Preached last Thursday, Nov 2, 2023 at All Saints, Collingwood, Anglican Diocese of Toronto.

Readings:   Wisdom 3.1-9, Psalm 116:1-8; 1 Pet 1:3-9; John 6:37-40



Tonight we join with other Anglican churches who are rediscovering the deep meaning of All Souls.


I say rediscovered because this service was not part of our Reformed heritage.  The early Reformers saw prayers for the dead as being unnecessary and wrong, in part because of the absolute grace of God in the resurrection of Jesus Christ by whom the dead are also promised resurrection, but also because in the late middle ages the Roman Catholic Church had monetized prayers for the dead as a way of getting them out of Purgatory.


We as Anglicans have never believed in Purgatory and we have never believed that the dead need our prayers.


So why has this service in returned?   


In part because we as North Americans have increasingly turned away from the reality of dead.    Few of us have laid out and washed a loved one’s body.    Many families ask for celebrations of life rather than funerals, which is a well meaning denial of the reality of death.
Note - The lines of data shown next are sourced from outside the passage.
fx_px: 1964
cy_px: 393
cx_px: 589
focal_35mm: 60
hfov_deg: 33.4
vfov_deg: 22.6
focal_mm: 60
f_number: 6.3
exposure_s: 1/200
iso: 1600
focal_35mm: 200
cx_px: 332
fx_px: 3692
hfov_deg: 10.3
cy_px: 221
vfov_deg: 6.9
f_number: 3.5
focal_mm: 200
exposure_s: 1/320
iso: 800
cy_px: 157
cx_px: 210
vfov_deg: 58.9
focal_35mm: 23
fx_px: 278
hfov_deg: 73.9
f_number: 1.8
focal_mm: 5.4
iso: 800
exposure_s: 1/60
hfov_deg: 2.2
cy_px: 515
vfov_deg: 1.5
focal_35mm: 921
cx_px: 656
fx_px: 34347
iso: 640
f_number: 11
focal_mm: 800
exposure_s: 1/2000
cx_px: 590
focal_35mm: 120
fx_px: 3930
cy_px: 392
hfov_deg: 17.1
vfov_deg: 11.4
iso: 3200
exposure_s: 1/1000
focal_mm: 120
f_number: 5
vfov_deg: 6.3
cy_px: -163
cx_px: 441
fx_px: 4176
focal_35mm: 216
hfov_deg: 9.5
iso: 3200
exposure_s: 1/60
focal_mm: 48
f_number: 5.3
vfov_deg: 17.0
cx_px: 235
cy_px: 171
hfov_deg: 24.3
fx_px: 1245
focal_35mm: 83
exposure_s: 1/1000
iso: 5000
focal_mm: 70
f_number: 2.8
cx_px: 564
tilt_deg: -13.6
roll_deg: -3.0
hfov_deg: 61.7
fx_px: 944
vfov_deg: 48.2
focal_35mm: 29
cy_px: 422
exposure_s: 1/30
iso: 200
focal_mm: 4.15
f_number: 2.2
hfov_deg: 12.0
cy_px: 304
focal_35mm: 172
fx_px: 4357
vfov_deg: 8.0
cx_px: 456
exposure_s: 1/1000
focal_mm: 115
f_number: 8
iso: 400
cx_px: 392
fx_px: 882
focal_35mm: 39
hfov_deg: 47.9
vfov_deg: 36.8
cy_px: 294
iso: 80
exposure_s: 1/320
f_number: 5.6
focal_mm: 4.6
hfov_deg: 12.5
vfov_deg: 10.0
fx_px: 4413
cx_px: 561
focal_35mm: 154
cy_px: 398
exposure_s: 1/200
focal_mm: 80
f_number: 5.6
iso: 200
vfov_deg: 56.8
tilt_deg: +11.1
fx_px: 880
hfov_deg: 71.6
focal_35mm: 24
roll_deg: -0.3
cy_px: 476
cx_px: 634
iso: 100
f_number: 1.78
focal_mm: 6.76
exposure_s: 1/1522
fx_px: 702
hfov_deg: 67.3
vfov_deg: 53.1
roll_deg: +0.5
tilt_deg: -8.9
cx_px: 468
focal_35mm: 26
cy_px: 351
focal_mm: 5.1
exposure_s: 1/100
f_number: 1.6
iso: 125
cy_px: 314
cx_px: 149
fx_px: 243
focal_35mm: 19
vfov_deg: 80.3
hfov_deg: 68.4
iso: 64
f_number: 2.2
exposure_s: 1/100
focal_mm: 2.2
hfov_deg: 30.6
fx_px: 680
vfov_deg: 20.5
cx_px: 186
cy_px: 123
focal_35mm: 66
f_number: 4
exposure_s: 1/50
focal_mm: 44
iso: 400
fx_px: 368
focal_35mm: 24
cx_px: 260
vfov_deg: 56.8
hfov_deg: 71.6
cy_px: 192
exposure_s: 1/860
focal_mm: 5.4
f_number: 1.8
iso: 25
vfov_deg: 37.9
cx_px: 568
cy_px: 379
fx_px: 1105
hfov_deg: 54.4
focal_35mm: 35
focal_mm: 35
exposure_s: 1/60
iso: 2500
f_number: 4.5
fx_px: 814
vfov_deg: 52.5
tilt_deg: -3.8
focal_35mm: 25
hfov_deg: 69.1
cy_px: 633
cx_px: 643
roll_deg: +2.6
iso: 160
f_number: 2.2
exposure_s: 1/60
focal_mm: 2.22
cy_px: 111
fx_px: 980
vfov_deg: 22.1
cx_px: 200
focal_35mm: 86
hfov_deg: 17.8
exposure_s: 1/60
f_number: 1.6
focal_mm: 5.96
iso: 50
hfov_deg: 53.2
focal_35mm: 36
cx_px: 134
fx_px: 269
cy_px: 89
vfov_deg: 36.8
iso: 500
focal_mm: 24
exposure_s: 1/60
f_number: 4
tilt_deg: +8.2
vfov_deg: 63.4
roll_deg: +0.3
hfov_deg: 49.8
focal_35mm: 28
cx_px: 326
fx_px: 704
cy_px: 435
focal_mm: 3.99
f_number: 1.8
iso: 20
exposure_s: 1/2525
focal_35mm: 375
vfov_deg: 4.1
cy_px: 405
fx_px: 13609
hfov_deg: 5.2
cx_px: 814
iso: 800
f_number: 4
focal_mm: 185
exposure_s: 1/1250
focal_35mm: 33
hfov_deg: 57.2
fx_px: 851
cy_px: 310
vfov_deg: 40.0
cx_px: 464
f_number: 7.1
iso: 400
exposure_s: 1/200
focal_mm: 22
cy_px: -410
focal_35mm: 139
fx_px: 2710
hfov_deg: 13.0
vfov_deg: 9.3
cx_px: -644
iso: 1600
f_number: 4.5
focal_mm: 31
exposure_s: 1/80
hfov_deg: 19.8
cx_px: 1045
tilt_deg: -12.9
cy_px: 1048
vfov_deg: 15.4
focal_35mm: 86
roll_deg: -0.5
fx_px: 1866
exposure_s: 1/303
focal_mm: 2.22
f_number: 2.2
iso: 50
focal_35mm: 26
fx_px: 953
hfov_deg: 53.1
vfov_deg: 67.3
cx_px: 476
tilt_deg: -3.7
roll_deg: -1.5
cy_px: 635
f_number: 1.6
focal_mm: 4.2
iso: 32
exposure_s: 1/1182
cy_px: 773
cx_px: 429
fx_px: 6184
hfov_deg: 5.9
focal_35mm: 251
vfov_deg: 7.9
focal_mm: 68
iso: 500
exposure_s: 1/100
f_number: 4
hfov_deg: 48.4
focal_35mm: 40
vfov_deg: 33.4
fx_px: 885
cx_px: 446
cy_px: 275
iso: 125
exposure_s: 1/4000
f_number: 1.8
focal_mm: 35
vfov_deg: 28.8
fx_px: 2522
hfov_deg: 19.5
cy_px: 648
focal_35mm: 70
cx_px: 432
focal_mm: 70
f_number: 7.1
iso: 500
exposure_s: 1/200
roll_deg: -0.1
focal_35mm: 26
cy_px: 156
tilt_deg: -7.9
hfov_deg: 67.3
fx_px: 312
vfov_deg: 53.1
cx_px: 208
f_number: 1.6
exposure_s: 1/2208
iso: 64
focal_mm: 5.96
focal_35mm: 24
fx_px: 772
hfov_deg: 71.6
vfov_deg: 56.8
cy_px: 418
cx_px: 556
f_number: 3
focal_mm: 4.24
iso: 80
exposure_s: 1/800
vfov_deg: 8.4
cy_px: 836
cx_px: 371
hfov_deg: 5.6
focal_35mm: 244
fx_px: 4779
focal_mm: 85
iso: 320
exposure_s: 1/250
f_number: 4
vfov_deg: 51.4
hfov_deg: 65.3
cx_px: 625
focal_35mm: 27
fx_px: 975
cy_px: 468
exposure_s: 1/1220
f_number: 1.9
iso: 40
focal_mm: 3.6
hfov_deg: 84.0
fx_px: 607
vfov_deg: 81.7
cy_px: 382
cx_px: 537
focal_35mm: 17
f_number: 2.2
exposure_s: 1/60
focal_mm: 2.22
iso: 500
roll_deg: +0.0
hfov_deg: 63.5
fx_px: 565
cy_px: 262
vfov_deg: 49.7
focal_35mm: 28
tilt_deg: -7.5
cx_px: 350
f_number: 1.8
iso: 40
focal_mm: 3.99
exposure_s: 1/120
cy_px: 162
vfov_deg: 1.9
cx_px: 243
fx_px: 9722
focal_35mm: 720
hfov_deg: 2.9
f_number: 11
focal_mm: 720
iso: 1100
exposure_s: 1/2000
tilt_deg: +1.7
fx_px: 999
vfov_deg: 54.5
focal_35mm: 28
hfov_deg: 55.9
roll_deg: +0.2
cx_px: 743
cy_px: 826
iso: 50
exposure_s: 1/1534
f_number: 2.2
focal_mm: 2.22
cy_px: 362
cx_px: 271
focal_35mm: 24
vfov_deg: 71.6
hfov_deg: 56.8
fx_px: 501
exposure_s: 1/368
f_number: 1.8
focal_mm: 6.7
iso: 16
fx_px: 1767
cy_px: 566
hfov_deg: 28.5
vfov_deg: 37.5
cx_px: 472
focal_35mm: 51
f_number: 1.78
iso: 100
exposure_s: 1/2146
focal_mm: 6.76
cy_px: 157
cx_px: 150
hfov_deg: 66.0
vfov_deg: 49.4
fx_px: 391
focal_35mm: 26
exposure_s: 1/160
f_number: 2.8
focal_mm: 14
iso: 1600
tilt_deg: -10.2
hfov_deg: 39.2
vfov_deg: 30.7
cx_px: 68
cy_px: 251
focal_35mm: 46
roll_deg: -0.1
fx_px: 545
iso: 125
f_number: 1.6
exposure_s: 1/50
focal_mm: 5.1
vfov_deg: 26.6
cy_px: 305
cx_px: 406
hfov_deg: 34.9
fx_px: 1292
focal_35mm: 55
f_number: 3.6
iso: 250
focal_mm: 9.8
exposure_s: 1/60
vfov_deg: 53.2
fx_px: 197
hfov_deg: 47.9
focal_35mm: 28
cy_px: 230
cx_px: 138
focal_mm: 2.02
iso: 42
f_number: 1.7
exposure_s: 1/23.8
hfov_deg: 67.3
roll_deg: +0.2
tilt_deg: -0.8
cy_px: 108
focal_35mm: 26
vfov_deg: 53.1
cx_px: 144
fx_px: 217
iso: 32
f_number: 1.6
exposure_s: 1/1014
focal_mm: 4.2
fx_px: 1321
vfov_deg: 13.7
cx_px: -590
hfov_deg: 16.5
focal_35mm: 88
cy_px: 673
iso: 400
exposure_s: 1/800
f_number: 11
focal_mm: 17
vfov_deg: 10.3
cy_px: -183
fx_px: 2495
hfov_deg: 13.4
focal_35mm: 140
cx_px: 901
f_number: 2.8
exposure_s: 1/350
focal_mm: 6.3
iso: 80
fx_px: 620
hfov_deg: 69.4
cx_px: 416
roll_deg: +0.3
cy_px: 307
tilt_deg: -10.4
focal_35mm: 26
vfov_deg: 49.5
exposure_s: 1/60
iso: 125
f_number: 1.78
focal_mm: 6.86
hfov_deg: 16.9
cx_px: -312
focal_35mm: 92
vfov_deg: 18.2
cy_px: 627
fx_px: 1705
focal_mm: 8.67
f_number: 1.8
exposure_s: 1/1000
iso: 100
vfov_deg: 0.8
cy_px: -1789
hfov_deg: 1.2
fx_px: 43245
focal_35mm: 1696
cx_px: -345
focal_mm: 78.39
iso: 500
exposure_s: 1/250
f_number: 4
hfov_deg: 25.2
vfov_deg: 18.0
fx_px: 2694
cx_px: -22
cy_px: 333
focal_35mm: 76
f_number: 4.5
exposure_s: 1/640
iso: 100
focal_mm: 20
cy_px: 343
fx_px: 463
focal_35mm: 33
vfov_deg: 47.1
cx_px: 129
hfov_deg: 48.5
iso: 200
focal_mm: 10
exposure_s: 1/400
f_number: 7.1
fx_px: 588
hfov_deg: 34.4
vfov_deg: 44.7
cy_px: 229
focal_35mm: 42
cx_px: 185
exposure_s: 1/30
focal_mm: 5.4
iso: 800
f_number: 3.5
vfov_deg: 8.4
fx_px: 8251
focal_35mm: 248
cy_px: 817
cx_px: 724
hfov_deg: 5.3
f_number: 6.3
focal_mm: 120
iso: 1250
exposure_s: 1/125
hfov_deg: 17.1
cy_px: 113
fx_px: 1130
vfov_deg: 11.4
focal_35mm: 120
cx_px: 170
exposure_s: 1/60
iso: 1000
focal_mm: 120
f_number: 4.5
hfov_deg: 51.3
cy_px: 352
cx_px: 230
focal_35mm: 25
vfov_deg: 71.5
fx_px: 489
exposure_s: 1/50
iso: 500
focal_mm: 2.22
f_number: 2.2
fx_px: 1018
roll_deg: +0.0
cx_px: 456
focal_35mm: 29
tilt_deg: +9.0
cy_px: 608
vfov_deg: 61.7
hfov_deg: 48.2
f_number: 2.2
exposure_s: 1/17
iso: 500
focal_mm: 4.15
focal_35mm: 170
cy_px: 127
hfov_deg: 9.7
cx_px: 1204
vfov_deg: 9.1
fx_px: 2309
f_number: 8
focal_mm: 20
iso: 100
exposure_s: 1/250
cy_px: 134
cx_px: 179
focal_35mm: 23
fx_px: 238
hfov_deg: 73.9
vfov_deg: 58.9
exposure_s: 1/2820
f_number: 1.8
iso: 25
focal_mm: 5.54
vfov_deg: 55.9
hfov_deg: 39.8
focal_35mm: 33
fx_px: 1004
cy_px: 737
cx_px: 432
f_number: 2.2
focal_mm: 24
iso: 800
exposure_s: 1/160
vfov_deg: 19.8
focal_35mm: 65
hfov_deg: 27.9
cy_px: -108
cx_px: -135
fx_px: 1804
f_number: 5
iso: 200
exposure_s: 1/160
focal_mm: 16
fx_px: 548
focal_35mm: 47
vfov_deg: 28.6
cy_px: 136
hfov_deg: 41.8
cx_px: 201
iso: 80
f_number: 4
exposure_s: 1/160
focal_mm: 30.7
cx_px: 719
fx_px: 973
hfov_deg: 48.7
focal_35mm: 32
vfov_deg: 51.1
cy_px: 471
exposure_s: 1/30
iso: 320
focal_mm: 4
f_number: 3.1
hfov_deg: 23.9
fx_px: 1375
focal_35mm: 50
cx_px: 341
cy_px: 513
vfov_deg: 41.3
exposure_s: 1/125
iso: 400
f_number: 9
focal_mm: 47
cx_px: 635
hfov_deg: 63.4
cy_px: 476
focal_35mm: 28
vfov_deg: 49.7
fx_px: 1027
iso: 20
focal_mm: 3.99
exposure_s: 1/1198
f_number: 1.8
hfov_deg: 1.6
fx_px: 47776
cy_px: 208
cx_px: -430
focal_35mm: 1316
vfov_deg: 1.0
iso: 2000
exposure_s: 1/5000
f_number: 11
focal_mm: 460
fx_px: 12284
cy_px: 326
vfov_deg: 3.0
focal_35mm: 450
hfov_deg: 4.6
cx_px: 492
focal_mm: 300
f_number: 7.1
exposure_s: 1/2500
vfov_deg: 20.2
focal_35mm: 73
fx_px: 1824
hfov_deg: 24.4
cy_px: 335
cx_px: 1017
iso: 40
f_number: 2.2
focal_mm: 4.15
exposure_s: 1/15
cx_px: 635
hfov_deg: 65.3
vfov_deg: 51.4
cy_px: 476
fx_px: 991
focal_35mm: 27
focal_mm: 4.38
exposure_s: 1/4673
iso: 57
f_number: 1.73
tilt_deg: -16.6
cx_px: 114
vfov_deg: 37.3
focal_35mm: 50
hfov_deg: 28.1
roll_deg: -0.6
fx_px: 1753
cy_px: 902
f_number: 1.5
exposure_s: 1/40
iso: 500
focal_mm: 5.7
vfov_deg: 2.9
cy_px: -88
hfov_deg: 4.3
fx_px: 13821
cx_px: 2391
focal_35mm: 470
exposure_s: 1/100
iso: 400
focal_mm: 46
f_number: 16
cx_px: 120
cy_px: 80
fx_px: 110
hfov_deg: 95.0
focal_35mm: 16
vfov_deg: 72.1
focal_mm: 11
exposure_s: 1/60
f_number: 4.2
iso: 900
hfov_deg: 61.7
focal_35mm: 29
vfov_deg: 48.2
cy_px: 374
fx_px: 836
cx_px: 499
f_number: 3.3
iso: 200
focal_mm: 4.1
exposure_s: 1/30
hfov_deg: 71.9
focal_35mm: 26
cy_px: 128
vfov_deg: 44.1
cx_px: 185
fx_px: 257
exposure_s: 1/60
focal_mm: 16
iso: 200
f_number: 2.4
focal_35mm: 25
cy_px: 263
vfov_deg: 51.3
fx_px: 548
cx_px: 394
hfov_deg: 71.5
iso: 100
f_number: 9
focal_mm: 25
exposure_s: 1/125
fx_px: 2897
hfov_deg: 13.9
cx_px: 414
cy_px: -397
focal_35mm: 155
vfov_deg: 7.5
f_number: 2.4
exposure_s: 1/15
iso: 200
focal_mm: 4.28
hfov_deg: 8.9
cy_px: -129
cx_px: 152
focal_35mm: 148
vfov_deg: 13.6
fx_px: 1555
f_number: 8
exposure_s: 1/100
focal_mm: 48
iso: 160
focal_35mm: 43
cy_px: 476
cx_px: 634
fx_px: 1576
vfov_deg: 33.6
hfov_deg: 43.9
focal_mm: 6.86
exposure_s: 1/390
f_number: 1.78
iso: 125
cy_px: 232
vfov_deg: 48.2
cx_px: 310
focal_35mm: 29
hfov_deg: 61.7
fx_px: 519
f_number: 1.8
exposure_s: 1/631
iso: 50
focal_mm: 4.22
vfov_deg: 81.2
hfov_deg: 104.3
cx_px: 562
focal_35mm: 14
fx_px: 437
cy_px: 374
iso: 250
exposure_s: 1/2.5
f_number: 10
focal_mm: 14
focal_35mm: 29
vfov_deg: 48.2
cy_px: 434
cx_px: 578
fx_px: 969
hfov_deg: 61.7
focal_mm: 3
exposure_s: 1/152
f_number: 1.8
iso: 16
As Christians, the reality of death is built into our faith in the form of the cross.   Nothing can be more real than death if we look to the cross on Good Friday.    Acknowledging the reality of death gives us permission to mourn as we should, to shed real tears, and feel sorry for ourselves, something that a celebration does not really permit.


But we also know that our faith only asks us to mourn for a while.  If Christ is not raised, as Paul says in First Corinthians, then we are to be pitied (1 Cor 15.19).   


The resurrection assures us that the dead we mourn are safe in the care and love of Christ, and promises us that they, and we, will have life again.


Until then, our prayers for the dead are an acknowledgement of our loss, but they are also an acknowledgement of our love and our hope.   What is prayer really but the expression of love and hope? 


And that hope is buttressed by the yesterday, the Feast of All Saints, and our belief that the dead join in the great communion of saints where they join with God and the Lamb in love and prayer for us.   


So,  when we pray for the dead, we say, in effect, I love you, I miss you, I’m glad you’re safe, I’ll see you again.